The passage that most stuck out to me in Gibson’s “Burning Chrome” was “Black ice. Don’t think about it. Black ice. Too many stories in the Gentleman Loser; black ice is a part of the mythology. Ice that kills. Illegal, but then aren’t we all? Some kind of neural-feedback weapon, and you connect with it only once. Like some hideous Word that eats the mind from the inside out. Like an epileptic spasm that goes on and on until there’s nothing left at all.” (558-559). It isn’t hard to imagine how this works in a SF story, guy goes into some virtual representation of reality, something kills their virtual avatar and then they die in the real world somehow. The reason it jumps out at me is because of how prevalent the concept of dying in virtual worlds equate to dying in the real world is. It has me thinking, why is this idea so common? Are we meant to take some lesson out of it, like don’t make virtual reality a reality? Or converting your mind into data or anything similar is bad?
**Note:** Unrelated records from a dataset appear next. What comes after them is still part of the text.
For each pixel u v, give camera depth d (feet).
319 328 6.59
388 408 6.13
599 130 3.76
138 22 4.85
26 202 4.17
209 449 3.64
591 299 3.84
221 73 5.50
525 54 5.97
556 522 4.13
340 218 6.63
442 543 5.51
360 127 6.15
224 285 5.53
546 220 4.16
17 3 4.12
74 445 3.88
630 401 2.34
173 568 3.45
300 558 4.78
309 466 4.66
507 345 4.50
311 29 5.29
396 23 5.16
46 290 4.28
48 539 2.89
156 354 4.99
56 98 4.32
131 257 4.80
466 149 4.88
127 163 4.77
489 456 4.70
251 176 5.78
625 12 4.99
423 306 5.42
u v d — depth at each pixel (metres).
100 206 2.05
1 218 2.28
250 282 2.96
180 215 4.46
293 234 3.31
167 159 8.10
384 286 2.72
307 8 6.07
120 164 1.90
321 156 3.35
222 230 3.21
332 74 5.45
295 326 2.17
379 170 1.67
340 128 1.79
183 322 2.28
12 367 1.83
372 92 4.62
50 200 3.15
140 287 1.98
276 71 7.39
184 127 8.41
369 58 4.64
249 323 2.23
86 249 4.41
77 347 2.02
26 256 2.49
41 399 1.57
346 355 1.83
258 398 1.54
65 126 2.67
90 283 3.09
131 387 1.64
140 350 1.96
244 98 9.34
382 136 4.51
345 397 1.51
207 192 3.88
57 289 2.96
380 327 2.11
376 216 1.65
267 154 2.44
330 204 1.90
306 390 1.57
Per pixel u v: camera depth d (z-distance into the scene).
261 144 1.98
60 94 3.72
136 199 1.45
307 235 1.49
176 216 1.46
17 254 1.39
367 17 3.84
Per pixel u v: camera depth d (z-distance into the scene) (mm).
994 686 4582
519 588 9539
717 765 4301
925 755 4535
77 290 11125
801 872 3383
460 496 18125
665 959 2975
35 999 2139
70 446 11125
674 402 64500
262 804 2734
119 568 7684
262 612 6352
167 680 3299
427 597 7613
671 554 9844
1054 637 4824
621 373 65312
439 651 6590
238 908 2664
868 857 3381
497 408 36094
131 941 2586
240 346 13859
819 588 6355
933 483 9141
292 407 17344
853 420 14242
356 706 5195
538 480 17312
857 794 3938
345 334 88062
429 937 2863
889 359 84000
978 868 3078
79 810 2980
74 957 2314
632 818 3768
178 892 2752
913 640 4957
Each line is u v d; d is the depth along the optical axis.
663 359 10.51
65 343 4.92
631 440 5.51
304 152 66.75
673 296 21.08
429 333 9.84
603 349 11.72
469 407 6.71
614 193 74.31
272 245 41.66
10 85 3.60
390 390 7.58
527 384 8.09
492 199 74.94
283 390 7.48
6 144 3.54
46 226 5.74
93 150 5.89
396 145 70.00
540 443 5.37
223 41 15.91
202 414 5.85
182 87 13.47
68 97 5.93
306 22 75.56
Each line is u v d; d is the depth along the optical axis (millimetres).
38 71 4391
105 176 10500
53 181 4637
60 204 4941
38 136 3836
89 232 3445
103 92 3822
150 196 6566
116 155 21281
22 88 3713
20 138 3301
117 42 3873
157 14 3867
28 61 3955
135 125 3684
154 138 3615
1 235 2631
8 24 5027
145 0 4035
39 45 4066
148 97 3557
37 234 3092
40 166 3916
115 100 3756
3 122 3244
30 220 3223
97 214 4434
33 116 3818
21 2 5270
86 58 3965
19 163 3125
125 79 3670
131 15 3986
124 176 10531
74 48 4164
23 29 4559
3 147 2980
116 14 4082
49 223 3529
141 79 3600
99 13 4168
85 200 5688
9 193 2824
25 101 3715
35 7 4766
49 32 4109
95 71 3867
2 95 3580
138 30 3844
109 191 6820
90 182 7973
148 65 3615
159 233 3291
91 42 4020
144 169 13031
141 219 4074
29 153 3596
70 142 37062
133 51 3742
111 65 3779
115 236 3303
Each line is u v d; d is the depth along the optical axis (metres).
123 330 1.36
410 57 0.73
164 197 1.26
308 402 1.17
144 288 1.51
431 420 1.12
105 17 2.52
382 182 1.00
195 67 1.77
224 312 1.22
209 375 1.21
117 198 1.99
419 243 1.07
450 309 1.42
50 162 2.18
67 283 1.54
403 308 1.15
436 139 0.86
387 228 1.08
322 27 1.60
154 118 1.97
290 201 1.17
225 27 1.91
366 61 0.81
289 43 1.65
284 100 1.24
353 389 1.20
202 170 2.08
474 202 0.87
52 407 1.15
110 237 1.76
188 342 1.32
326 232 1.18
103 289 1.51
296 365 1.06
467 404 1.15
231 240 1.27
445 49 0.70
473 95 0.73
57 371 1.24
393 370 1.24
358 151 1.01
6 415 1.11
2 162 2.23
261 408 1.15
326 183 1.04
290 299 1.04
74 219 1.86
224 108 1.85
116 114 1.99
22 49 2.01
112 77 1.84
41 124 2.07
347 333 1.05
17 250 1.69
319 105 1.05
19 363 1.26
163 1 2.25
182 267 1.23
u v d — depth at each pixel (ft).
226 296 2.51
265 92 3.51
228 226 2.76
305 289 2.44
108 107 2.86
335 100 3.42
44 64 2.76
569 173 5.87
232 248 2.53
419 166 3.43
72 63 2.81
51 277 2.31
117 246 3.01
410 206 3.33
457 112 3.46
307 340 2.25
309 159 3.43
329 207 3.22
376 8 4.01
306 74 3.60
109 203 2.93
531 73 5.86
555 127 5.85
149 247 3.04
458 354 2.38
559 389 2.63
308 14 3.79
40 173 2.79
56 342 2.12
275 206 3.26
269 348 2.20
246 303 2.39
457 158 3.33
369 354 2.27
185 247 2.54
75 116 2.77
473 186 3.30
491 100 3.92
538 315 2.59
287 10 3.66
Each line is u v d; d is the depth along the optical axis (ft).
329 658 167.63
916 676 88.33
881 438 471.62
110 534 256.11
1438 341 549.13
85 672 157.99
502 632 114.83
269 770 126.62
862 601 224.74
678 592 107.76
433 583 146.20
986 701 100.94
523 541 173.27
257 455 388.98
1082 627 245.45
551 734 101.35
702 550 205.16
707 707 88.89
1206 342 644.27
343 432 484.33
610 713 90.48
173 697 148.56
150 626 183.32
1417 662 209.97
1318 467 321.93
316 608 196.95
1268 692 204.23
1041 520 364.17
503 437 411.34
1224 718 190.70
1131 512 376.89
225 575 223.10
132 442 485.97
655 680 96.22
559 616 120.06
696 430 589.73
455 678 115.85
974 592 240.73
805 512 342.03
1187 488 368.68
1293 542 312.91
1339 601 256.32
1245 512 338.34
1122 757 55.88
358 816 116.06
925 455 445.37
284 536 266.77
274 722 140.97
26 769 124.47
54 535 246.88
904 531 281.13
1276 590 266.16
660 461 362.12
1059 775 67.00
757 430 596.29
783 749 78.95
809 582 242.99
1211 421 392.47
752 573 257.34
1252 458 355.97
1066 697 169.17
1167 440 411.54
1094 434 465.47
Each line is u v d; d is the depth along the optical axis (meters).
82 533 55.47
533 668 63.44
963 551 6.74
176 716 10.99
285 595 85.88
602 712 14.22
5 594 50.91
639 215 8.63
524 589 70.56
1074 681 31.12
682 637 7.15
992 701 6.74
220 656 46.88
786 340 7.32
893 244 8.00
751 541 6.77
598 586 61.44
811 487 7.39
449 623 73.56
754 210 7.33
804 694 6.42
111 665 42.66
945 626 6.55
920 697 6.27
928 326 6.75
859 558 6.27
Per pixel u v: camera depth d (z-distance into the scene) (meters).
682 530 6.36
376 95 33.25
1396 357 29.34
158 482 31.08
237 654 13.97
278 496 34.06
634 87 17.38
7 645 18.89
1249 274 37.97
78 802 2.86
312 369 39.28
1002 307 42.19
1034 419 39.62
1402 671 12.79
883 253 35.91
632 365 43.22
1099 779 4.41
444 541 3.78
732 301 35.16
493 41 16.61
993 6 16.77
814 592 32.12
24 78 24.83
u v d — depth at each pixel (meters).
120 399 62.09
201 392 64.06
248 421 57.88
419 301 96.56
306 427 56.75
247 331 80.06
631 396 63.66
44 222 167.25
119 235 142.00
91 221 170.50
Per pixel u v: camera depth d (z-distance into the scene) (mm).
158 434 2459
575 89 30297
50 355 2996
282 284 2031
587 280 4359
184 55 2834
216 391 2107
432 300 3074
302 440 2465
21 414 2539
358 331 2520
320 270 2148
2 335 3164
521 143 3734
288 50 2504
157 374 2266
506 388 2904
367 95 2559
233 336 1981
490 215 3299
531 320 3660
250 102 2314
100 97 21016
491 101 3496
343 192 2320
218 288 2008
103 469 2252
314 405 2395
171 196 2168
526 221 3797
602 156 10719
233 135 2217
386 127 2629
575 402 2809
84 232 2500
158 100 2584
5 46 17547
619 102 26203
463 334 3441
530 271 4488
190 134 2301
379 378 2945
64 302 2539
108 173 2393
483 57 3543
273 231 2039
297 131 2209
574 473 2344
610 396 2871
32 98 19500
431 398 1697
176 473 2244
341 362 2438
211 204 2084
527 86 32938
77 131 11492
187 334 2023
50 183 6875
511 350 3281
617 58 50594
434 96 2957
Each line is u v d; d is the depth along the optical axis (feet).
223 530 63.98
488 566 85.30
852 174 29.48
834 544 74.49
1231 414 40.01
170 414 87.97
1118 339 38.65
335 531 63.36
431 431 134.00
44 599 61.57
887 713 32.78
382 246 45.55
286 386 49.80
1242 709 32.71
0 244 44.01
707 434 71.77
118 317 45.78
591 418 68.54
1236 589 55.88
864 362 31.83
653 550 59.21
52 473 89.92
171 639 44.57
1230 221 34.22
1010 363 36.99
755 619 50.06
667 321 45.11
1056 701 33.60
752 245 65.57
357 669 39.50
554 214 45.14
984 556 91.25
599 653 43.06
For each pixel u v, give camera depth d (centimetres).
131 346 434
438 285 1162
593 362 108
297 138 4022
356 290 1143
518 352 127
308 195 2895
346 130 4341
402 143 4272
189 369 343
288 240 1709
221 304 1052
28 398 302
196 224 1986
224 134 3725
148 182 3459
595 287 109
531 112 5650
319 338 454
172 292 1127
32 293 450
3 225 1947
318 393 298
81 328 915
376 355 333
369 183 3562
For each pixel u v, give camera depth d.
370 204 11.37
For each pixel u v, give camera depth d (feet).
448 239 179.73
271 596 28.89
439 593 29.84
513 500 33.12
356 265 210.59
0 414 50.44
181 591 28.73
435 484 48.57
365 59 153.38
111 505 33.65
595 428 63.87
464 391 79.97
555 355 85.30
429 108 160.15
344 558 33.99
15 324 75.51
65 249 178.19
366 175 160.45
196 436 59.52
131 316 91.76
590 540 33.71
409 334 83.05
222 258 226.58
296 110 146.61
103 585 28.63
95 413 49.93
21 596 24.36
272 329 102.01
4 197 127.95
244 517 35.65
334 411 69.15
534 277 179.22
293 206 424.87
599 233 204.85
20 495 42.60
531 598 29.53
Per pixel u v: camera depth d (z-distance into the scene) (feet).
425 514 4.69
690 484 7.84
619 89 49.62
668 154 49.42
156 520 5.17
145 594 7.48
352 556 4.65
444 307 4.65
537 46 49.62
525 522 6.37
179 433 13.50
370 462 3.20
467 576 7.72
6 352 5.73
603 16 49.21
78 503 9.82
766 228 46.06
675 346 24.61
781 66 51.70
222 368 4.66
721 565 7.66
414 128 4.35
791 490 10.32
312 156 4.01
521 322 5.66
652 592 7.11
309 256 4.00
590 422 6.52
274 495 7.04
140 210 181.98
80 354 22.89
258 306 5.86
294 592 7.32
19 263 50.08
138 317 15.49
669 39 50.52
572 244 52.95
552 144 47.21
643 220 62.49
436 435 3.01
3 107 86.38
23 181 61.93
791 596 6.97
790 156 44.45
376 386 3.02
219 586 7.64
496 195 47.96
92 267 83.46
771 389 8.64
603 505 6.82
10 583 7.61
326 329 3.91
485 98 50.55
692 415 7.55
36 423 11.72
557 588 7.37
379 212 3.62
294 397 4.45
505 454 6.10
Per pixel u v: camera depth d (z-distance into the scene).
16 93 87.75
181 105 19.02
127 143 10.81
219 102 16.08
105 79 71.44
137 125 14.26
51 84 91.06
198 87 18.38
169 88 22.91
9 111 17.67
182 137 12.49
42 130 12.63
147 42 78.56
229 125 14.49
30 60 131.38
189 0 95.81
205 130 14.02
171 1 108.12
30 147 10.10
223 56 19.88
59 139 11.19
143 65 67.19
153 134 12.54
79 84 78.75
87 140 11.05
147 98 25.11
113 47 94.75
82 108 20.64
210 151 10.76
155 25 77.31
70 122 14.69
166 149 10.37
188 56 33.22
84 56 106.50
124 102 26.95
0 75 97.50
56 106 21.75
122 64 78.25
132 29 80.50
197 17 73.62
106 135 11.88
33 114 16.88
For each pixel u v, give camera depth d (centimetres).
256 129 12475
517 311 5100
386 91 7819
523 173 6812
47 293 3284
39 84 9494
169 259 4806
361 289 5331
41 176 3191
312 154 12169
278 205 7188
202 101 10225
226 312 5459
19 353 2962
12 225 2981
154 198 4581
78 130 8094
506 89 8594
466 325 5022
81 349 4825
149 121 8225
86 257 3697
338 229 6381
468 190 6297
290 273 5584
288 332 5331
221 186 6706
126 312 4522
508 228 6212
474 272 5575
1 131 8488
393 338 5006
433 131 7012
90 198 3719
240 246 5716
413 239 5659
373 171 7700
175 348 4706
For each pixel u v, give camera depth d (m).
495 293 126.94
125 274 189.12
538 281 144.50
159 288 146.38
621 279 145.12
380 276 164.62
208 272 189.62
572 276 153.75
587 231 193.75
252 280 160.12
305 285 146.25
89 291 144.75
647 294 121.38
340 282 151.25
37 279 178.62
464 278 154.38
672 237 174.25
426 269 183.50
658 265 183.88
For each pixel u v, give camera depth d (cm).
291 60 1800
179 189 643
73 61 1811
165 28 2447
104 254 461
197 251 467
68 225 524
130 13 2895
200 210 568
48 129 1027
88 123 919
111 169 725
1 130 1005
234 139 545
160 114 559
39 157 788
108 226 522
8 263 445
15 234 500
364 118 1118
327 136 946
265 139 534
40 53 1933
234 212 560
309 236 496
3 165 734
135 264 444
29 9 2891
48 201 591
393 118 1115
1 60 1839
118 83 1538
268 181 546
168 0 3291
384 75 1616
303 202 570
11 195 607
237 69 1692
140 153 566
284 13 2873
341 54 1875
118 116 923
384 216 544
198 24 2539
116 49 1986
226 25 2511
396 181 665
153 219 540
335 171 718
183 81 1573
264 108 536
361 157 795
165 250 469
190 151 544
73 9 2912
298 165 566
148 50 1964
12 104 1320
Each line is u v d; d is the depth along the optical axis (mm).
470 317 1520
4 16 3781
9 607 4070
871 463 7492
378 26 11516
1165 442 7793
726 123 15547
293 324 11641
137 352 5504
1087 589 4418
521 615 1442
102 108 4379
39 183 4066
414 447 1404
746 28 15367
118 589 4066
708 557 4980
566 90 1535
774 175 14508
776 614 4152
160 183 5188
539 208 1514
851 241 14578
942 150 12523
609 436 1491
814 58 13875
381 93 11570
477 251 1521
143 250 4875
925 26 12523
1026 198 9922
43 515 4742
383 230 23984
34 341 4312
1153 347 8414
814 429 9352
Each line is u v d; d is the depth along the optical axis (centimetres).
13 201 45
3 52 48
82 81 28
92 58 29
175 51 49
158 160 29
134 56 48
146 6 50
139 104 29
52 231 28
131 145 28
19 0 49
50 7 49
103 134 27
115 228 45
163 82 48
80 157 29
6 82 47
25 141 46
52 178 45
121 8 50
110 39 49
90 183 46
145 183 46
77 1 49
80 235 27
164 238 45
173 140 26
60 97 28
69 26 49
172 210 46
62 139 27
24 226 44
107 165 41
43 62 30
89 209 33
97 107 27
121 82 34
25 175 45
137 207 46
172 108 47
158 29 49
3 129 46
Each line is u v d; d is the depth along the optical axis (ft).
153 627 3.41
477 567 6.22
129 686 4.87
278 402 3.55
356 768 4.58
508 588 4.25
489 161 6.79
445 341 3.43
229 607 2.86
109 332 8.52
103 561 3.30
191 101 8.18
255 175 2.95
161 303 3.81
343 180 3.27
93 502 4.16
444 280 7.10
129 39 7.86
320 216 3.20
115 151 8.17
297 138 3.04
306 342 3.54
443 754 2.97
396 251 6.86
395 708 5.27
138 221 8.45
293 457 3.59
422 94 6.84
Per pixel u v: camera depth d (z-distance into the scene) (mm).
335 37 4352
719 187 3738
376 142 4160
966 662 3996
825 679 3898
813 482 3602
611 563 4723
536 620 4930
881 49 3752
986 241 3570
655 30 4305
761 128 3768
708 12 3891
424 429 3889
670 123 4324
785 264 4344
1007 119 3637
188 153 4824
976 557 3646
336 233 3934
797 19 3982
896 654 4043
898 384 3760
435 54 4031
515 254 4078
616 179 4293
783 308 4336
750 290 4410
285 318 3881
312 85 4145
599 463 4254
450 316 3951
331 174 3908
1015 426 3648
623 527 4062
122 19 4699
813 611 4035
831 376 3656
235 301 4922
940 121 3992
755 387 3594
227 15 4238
Furthermore, “Burning Chrome” was published back in 1982, yet even today, fiction involving the death in virtual reality equating to death in the real world is being written and published. It’s an interesting concept and I personally like it myself but I’m both amazed and weirded out by the fact that the idea hasn’t gone “out of style” or anything. Just what makes it such a captivating idea?

Cyberspace

Cyberspace. What is it exactly? Wikipedia ascribes a Dr. Don Slater as describing it as a “social setting that exists purely within a space of representation and communication”. I don’t know how reliable this quote is or if this dude actually wrote this in a paper. What I do know is that this phrase sums up to me quite elegantly a cyberspace which exists today and which I can comprehend (though perhaps I can only really comprehend it because it exists). What are web pages but the translation of code into color and shape? Just as the meaningless syllables we string together somehow constitute a deep and complex communication, a chunk of letters, dashes, and squiggles can convey information that is more than the data itself (or rather very few people can see the result from the hard data itself, and to most it is quite magical that a few keystrokes here can transform itself into a unicorn leaping across the page every ten seconds).
[“The matrix is an abstract representation of the relationships between data systems.” Gibson]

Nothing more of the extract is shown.